11/07/2021
Le bien Commun
Dans le bulletin communal, le carnet de l’état civil dresse la liste des naissances, des décès et des mariages du trimestre passé. Ces informations étaient très observées par les maires. Si le nombre de naissances dépassait celui des décès, on se réjouissait. Le solde positif était le signe d’une société vigoureuse. Et on le rapprochait à tort ou à raison, du nombre de mariages. Naître, grandir, se marier, travailler, avoir des enfants et mourir au pays accompagné d’un long cortège de condoléances, c’était suivre le chemin tracé par les ancêtres. On était en pays de connaissance. « Dans connaître, il y a naître » 1 . On comptait peu sur l’apport de population extérieure.
Qu’importe qu’on soit né ici ou là-bas, l’essentiel c’est de se sentir de quelque part, de naissance ou par adoption. Nomade ou sédentaire, on n’est jamais de nulle part quand on co-opère.
« C’est au bout de la vieille corde qu’on tisse la nouvelle » m’ont dit les pêcheurs Tofinous du Lac Nokoué au Bénin. C’était au début des années 90, lors d’une belle coopération avec leurs homologues du lac de Grand Lieu. Nous étions sensés apporter des conseils techniques ! Une prétention post coloniale inconsciente. Et finalement, dans cette cité lacustre privée d’eau potable et sans assainissement high-tech, ce fut pour nous l’occasion d’une découverte inattendue : le traitement des eaux usées par les plantes, d’énormes jacinthes d’eau. Les « Jardins Filtrants » du Bois Bonin, la station d’épuration créée en 2001,
en sont la version transposée à Corcoué. Regarder ailleurs pour apprendre des autres et mieux agir ici. Se décentrer, écouter, observer, comprendre et imaginer.
On n’invente jamais, on prolonge, on bricole, on adapte, on transforme.
Tout devient possible par le tissage patient des énergies, des intelligences, des compétences et des savoirs pour la préservation du bien commun. Ce patrimoine, matériel et immatériel, n’appartient à personne en particulier et est confié aux bons soins de quelques uns pour qu’il serve à tous. Le « care » comme disent nos amis anglais. L’exercice d’une responsabilité politique guidée par le « care » a pour finalité de servir ce bien commun qui n’est jamais la somme des intérêts particuliers mais qui n’en concerne pas moins la vie quotidienne de chacun d’entre nous.
C’est la recherche du bon gouvernement, une quête permanente pour servir le bien commun.
Nous sommes à Sienne en Italie, en 1315. La ville est prospère et rayonne sur toute la Toscane. C’est une république urbaine administrée par un Conseil de 9 membres élus pour assurer « le bon gouvernement » de la république. Ils sont installés dans le magnifique Palazzo Pubblico de Sienne. Ce régime « des Neuf » a laissé dans la mémoire collective le souvenir d’une gouvernance harmonieuse, innovante et pragmatique. Dans les faits, le gouvernement du Conseil, sous la pression croissante de quelques intérêts particuliers, a fini par exercer un pouvoir oligarchique de plus en plus contesté. Quand survient la pénurie alimentaire, le
spectre de la rébellion plane sur la ville. La République est menacée. C’est dans ce contexte, qu’en 1338, on fait appel au peintre Ambrogio Lorenzetti.

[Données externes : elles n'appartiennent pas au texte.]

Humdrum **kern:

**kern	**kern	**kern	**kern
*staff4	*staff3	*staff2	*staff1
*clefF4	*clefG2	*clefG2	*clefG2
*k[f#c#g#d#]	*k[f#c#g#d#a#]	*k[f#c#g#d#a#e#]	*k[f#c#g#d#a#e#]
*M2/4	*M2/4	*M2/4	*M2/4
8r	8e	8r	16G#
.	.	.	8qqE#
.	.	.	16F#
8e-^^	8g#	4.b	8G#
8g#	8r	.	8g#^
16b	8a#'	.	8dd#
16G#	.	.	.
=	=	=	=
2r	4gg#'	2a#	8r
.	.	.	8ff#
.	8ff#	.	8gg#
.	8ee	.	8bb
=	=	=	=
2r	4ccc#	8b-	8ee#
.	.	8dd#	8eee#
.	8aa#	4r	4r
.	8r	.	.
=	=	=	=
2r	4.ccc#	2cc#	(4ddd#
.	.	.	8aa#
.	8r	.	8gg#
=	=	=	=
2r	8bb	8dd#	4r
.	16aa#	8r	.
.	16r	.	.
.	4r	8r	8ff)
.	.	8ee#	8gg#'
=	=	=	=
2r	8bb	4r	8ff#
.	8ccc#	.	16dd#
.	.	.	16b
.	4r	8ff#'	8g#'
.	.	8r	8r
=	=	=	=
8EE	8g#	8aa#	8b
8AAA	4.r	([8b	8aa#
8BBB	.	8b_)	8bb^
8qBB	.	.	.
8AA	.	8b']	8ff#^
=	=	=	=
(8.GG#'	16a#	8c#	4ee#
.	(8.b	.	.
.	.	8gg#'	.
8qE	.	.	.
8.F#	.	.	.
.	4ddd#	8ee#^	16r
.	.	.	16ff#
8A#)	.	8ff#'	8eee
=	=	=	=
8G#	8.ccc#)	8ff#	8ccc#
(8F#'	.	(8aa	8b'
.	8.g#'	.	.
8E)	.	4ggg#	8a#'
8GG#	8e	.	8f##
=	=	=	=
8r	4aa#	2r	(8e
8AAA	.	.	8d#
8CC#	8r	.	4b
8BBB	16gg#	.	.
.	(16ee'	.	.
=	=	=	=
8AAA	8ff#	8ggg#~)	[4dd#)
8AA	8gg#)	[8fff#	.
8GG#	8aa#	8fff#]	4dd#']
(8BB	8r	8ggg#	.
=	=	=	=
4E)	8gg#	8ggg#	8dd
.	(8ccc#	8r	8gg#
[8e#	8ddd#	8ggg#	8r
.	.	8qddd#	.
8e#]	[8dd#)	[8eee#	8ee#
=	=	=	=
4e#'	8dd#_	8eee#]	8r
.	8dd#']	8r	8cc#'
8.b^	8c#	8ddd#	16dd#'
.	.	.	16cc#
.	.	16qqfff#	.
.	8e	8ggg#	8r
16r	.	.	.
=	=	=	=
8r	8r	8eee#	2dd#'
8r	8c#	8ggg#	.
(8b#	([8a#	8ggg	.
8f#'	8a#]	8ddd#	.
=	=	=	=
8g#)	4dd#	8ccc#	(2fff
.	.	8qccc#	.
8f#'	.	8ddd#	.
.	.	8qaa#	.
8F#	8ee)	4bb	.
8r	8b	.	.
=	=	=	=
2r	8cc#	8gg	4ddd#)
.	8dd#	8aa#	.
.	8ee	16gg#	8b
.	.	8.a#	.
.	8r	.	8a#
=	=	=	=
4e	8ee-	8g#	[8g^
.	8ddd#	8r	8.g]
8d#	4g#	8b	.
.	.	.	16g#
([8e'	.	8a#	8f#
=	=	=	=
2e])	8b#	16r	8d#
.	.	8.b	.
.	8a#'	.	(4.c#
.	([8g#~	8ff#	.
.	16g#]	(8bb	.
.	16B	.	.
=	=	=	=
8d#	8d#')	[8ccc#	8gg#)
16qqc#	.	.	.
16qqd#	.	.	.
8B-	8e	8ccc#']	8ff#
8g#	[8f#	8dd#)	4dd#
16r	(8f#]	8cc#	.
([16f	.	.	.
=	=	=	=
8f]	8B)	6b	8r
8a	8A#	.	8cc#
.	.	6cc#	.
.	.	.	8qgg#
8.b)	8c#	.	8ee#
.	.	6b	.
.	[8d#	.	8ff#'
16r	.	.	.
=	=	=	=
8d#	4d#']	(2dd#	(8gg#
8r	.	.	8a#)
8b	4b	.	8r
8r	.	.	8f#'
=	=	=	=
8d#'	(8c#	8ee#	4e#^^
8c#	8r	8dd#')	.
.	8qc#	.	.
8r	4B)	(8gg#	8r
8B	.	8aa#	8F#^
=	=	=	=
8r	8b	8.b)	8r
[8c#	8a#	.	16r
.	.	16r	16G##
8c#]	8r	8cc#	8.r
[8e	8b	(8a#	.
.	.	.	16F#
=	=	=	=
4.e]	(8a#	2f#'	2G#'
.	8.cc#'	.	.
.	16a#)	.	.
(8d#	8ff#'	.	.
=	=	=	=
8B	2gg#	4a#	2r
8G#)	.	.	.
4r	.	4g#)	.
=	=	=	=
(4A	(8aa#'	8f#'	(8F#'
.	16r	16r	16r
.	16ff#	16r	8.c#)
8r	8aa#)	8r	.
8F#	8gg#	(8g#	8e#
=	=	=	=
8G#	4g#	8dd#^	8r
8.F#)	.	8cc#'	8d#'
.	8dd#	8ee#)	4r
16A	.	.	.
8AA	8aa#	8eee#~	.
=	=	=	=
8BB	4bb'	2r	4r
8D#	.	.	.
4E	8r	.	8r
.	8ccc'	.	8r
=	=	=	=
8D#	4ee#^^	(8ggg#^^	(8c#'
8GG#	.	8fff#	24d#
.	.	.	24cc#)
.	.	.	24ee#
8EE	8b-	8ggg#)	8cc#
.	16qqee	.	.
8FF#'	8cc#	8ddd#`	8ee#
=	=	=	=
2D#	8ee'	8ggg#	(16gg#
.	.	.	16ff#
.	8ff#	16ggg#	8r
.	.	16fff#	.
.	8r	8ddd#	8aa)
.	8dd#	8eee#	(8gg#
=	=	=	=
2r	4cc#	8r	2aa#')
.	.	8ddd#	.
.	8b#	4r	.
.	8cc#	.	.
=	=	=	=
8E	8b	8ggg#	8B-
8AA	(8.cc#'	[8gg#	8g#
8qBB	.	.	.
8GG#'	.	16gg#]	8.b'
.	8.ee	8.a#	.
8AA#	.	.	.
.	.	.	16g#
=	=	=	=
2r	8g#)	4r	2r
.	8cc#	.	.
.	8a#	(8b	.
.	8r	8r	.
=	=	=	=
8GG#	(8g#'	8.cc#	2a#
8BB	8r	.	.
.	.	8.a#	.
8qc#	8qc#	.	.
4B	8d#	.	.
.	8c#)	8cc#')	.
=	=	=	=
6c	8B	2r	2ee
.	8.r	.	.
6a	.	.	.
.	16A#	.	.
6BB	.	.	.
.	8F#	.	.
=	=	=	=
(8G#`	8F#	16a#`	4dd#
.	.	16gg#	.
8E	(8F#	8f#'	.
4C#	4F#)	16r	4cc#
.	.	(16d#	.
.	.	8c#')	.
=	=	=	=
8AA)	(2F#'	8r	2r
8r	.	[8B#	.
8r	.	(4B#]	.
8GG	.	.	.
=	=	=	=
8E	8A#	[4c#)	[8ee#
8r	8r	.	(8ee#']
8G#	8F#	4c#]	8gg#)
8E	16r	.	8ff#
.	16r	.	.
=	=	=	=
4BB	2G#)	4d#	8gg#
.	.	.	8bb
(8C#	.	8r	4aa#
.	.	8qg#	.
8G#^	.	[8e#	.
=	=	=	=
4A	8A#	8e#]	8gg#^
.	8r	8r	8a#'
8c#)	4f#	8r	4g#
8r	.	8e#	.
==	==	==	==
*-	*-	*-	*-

Sensé représenter les principes qui fondent l’action des « Neuf », il réalise sur les murs de la Salle de la Paix du Palazzo, une œuvre politique qui dépasse la commande, « Allégorie et effets du Bon et du Mauvais Gouvernement ». Une fresque prône la recherche du bien commun et les richesses partagées qui en résultent, l’autre la cupidité, les corporatismes et la misère qu’ils provoquent.
Et, si cette œuvre vieille de sept siècles nous parlait tout simplement d’aujourd’hui ? 2 Des promesses et mensonges qui empoisonnent nos démocraties, de l’accès inégal à l’eau, du changement climatique, du partage de la terre, du droit de se
nourrir sainement, de l’effondrement de la bio diversité, des relations hommes/femmes, de la liberté de penser, de s’exprimer, de se déplacer, des droits humains toujours à conquérir par l’action collective de citoyens libres.
Claude NAUD, Maire
1 Victor Hugo, Les misérables
2 Depuis la fresque du climat créée par Cédric Ringenbach en 2015, de nombreuses autres fresques inspirées par
les problématiques contemporaines citées plus haut ont vu le jour. Elles sont diffusées sous forme de jeux de cartes
collaboratifs. On les considère souvent comme les héritières de l’oeuvre d’A. Lorenzetti.